# Dimension and basis

• Nov 12th 2011, 10:05 AM
noricka
Dimension and basis
Let $M$ be a subspace of the vector space $\mathbb{R}_2[t]$ generated by $p_1(T)=t^2+t+1$ and $p_2(T)=1-t^2$, and $N$ be a subspace generated by $q_1(T)=t^2+2t+3$ and $q_2(T)=t^2-t+1$. Show the dimension of the following subspaces: $M+N$, $M \cap N$, and give a basis for each.
• Nov 12th 2011, 10:44 AM
Drexel28
Re: Dimension and basis
Quote:

Originally Posted by noricka
Let $M$ be a subspace of the vector space $\mathbb{R}_2[t]$ generated by $p_1(T)=t^2+t+1$ and $p_2(T)=1-t^2$, and $N$ be a subspace generated by $q_1(T)=t^2+2t+3$ and $q_2(T)=t^2-t+1$. Show the dimension of the following subspaces: $M+N$, $M \cap N$, and give a basis for each.

So, what are your thoughts?
• Nov 12th 2011, 11:23 AM
noricka
Re: Dimension and basis
Quote:

Originally Posted by Drexel28
So, what are your thoughts?

I have tried the following: if I take the linear combination of $p_1$ $p_2$ $q_1$ $q_2$, I get $(a+b+c+d)t^2 + (a+2c-d)t +(a+b+3c+d).$ And a basis of this polynomial is $\{1,t,t^2\}$, which means the dimension of M+N is 3.

And if M and N are finite dimension subspaces then $dim(M+N)=dim M + dim N- dim(M \cap N)$. But what is the dimension of M and N?
• Nov 12th 2011, 12:18 PM
Deveno
Re: Dimension and basis
how many basis elements do M and N have?
• Nov 12th 2011, 12:40 PM
noricka
Re: Dimension and basis
Both of them have 3? (Happy)
• Nov 12th 2011, 01:01 PM
Deveno
Re: Dimension and basis
how can a set generated by 2 elements have 3 basis vectors???

to be fair, p1 and p2 are only listed as generating elements, its not explicitly stated whether or not {p1,p2} forms a basis.

but, by the very definition of "generate" they are elements of a span-set. are they linearly independent? (if you decide they are, how can you be sure?

and what does this mean dim(M) is?)
• Nov 12th 2011, 01:13 PM
noricka
Re: Dimension and basis
p1 and p2 are linearly independent, so their dimension is 2?
• Nov 12th 2011, 01:16 PM
Deveno
Re: Dimension and basis
elements do not have dimension, vector spaces (and their subspaces) have dimension.

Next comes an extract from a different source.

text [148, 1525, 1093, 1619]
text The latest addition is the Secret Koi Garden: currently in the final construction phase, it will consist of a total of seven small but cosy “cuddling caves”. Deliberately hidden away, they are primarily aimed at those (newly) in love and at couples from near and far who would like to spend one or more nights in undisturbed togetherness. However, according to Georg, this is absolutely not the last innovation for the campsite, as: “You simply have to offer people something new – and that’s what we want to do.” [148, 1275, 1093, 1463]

the dimension of a vector space, V, is defined to be the number of elements in ANY basis.

if S is a subset of V, then dim(span(S)) ≤ |S|.

if S is a linearly independent set, then dim(span(S)) = |S|.
• Nov 12th 2011, 01:29 PM
noricka
Re: Dimension and basis
So the dimension of the subspace M generated by p1, and p2 is 2, then. And that's the same with N as well.
• Nov 12th 2011, 01:37 PM
noricka
Re: Dimension and basis
Was my idea of the dimension of M+N right? And what about the bases?